- The list of candidate twitter users was generated by aggregating all the users followed by these accounts: dailykos, thinkprogress, HuffingtonPost, voxdotcom, nytimes, washingtonpost, politico, USATODAY, StephensWSJ, WSJ, arthurbrooks, EWErickson, nypost, BreitbartNews, RealAlexJones. Adding (or even removing some of them) other news outlets (whether left-leaning or right-leaning) did not really change the shape and size of the end result.
- Out of these users, only accounts having a follower count between 20,000 and 300,000 were considered.
- Users were then compared to each other by using the Jaccard Index with their sets of who is following them. A higher score means that they have a lot of followers in common with regards to their number of followers.
- In order to reduce noise only the top 1% scores were kept.

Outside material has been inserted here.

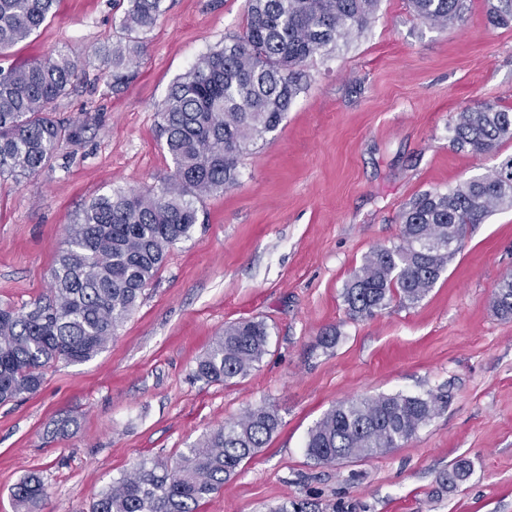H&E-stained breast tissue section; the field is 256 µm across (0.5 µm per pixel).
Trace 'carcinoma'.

- In order to remove outliers, accounts which had scores with less than 15 other accounts (out of the top 1%) were removed.
- The remaining users and their scores were plotted with a force-directed graph algorithm, where users with scores attracted each other proportional to their scores, a force which would fight against a baseline repulsive force present between all users. We then end up with the following graph.
- Three main groups emerge. The two on the right are the ones which ended up being studied. The one of the left is mainly composed of House Representatives and Senators. The two groups were roughly selected using a lasso tool and then re-clustered using the same force directed graphs and filters from above.